GIVEN ENTRIES —
^^^^

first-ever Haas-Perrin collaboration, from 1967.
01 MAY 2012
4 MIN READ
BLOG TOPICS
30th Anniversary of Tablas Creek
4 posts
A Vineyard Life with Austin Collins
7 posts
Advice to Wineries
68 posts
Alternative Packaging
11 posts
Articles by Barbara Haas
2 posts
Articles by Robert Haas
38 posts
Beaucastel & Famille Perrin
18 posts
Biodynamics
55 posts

^^^^

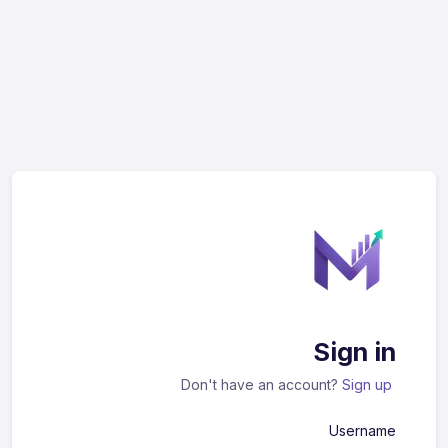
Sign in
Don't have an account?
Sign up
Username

^^^^

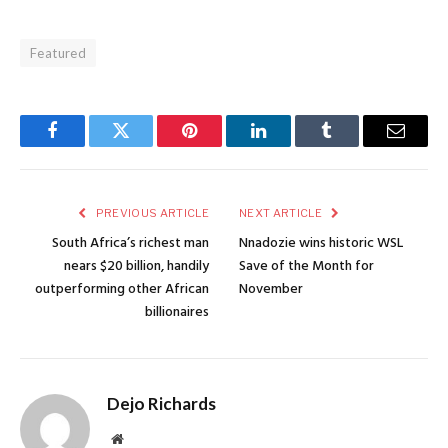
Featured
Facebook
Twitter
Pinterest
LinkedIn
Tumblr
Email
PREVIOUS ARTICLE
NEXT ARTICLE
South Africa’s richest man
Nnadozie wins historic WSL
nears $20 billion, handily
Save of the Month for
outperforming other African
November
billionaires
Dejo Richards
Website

^^^^

ACTION ITEM — Filter the entries above down to the lines that contain "Haas".

WRITTEN REPLY —
first-ever Haas-Perrin collaboration, from 1967.
Articles by Barbara Haas
Articles by Robert Haas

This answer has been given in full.